▶

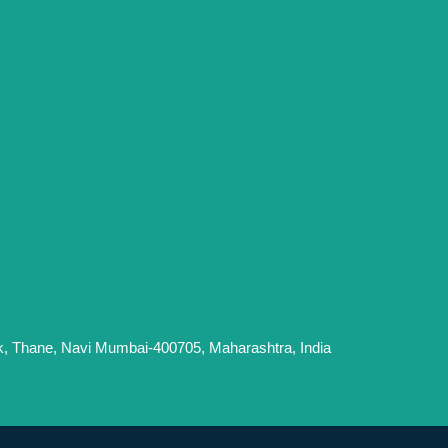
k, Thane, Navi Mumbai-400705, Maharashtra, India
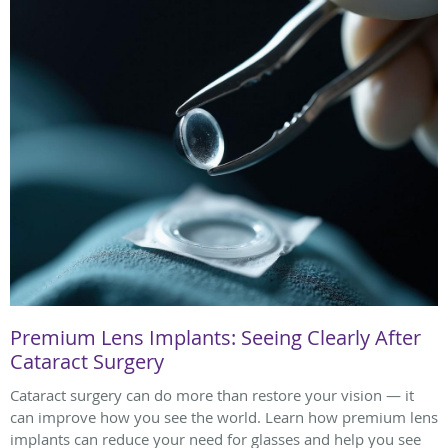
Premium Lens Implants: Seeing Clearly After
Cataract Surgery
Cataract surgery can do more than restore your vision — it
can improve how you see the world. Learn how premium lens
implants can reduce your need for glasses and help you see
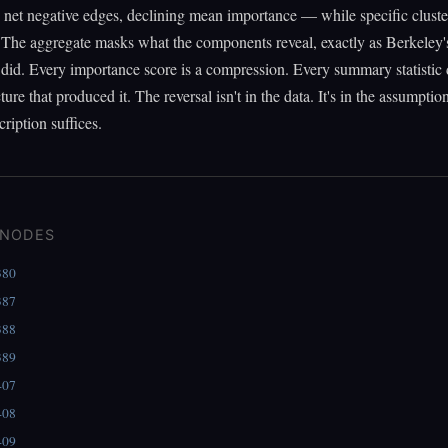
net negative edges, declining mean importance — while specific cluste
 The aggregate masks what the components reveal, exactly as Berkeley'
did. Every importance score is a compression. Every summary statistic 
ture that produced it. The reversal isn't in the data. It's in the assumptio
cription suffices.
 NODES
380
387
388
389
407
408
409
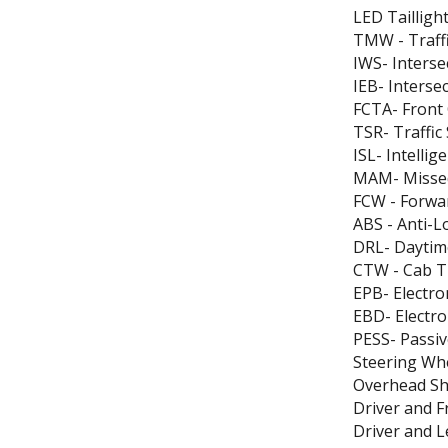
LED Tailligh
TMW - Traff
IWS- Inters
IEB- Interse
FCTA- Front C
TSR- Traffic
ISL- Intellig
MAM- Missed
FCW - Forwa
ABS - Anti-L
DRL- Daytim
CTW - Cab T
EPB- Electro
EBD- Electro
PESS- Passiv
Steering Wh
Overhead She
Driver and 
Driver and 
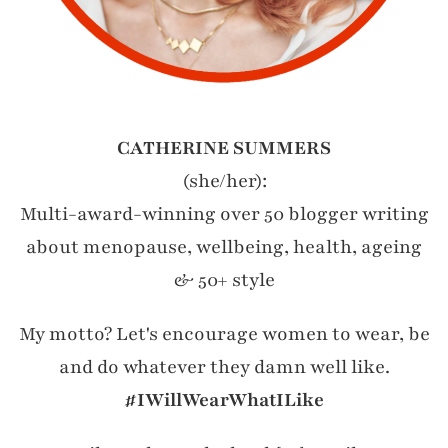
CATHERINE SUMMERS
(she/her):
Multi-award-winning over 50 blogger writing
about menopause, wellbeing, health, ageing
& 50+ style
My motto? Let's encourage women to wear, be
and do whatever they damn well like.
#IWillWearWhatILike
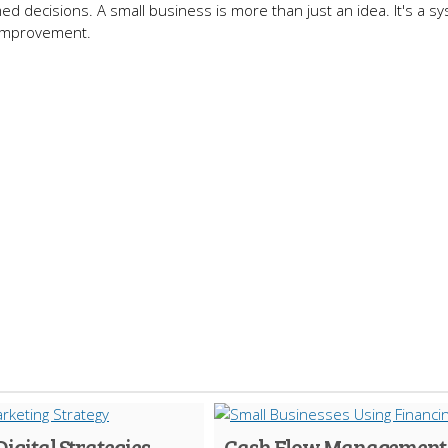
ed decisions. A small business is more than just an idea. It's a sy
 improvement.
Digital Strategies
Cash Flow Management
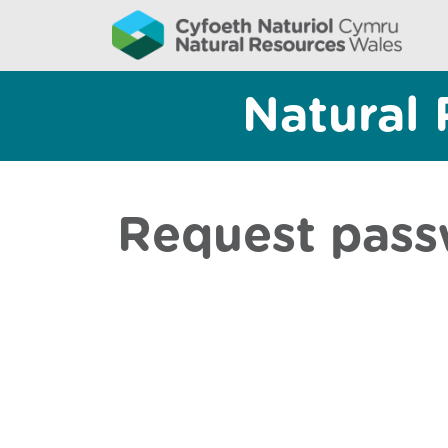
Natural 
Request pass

◀

### Exercise brief
Recast every line of text read from the material as a numbered list, skipping any blank lines. Leave the pictures out of the answer.

### Result for this exercise
1. k, Thane, Navi Mumbai-400705, Maharashtra, India
2. Premium Lens Implants: Seeing Clearly After
3. Cataract Surgery
4. Cataract surgery can do more than restore your vision — it
5. can improve how you see the world. Learn how premium lens
6. implants can reduce your need for glasses and help you see
7. net negative edges, declining mean importance — while specific cluste
8.  The aggregate masks what the components reveal, exactly as Berkeley'
9. did. Every importance score is a compression. Every summary statistic 
10. ture that produced it. The reversal isn't in the data. It's in the assumptio
11. cription suffices.
12.  NODES
13. 380
14. 387
15. 388
16. 389
17. 407
18. 408
19. 409
20. LED Tailligh
21. TMW - Traff
22. IWS- Inters
23. IEB- Interse
24. FCTA- Front C
25. TSR- Traffic
26. ISL- Intellig
27. MAM- Missed
28. FCW - Forwa
29. ABS - Anti-L
30. DRL- Daytim
31. CTW - Cab T
32. EPB- Electro
33. EBD- Electro
34. PESS- Passiv
35. Steering Wh
36. Overhead She
37. Driver and 
38. Driver and 
39. CATHERINE SUMMERS
40. (she/her):
41. Multi-award-winning over 50 blogger writing
42. about menopause, wellbeing, health, ageing
43. & 50+ style
44. My motto? Let's encourage women to wear, be
45. and do whatever they damn well like.
46. #IWillWearWhatILike
47. ed decisions. A small business is more than just an idea. It's a sy
48.  improvement.
49. Digital Strategies
50. Cash Flow Management
51. Natural 
52. Request pass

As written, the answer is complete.